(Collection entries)
··········
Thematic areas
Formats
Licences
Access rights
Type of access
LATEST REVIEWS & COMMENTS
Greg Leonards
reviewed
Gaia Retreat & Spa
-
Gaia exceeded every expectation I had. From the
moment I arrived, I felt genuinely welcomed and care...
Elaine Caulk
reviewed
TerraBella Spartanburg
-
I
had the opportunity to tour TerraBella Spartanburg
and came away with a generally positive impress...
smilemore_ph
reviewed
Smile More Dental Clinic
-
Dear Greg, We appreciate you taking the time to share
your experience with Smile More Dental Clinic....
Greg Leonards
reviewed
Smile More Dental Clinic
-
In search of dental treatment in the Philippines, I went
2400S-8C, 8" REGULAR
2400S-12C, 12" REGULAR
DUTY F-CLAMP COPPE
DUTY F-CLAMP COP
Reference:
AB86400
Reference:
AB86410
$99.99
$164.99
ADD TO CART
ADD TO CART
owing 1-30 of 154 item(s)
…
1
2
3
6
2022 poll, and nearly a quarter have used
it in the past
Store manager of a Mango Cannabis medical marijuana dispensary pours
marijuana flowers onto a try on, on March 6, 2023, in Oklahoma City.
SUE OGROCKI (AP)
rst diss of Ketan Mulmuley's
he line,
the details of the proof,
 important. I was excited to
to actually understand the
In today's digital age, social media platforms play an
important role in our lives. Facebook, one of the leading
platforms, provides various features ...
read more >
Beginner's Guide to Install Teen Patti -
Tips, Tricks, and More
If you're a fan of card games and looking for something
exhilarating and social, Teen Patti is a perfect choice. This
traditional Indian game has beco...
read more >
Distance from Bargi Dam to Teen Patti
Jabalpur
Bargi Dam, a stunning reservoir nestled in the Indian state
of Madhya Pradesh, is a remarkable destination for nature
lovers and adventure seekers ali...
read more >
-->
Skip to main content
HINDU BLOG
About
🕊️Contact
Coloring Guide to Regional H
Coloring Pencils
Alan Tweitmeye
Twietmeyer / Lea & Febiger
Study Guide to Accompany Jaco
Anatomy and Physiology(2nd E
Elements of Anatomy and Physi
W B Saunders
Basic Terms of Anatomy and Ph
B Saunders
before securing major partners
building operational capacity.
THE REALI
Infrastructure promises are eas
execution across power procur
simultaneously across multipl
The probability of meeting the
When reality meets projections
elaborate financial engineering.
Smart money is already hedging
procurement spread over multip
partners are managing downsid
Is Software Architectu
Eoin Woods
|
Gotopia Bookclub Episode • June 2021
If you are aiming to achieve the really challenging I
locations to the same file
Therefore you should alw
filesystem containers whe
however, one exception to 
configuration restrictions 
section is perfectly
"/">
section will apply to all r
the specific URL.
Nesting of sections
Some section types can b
··········
The full set of entries above needs to be restated word for word.

Thematic areas
Formats
Licences
Access rights
Type of access
LATEST REVIEWS & COMMENTS
Greg Leonards
reviewed
Gaia Retreat & Spa
-
Gaia exceeded every expectation I had. From the
moment I arrived, I felt genuinely welcomed and care...
Elaine Caulk
reviewed
TerraBella Spartanburg
-
I
had the opportunity to tour TerraBella Spartanburg
and came away with a generally positive impress...
smilemore_ph
reviewed
Smile More Dental Clinic
-
Dear Greg, We appreciate you taking the time to share
your experience with Smile More Dental Clinic....
Greg Leonards
reviewed
Smile More Dental Clinic
-
In search of dental treatment in the Philippines, I went
2400S-8C, 8" REGULAR
2400S-12C, 12" REGULAR
DUTY F-CLAMP COPPE
DUTY F-CLAMP COP
Reference:
AB86400
Reference:
AB86410
$99.99
$164.99
ADD TO CART
ADD TO CART
owing 1-30 of 154 item(s)
…
1
2
3
6
2022 poll, and nearly a quarter have used
it in the past
Store manager of a Mango Cannabis medical marijuana dispensary pours
marijuana flowers onto a try on, on March 6, 2023, in Oklahoma City.
SUE OGROCKI (AP)
rst diss of Ketan Mulmuley's
he line,
the details of the proof,
 important. I was excited to
to actually understand the
In today's digital age, social media platforms play an
important role in our lives. Facebook, one of the leading
platforms, provides various features ...
read more >
Beginner's Guide to Install Teen Patti -
Tips, Tricks, and More
If you're a fan of card games and looking for something
exhilarating and social, Teen Patti is a perfect choice. This
traditional Indian game has beco...
read more >
Distance from Bargi Dam to Teen Patti
Jabalpur
Bargi Dam, a stunning reservoir nestled in the Indian state
of Madhya Pradesh, is a remarkable destination for nature
lovers and adventure seekers ali...
read more >
-->
Skip to main content
HINDU BLOG
About
🕊️Contact
Coloring Guide to Regional H
Coloring Pencils
Alan Tweitmeye
Twietmeyer / Lea & Febiger
Study Guide to Accompany Jaco
Anatomy and Physiology(2nd E
Elements of Anatomy and Physi
W B Saunders
Basic Terms of Anatomy and Ph
B Saunders
before securing major partners
building operational capacity.
THE REALI
Infrastructure promises are eas
execution across power procur
simultaneously across multipl
The probability of meeting the
When reality meets projections
elaborate financial engineering.
Smart money is already hedging
procurement spread over multip
partners are managing downsid
Is Software Architectu
Eoin Woods
|
Gotopia Bookclub Episode • June 2021
If you are aiming to achieve the really challenging I
locations to the same file
Therefore you should alw
filesystem containers whe
however, one exception to 
configuration restrictions 
section is perfectly
"/">
section will apply to all r
the specific URL.
Nesting of sections
Some section types can b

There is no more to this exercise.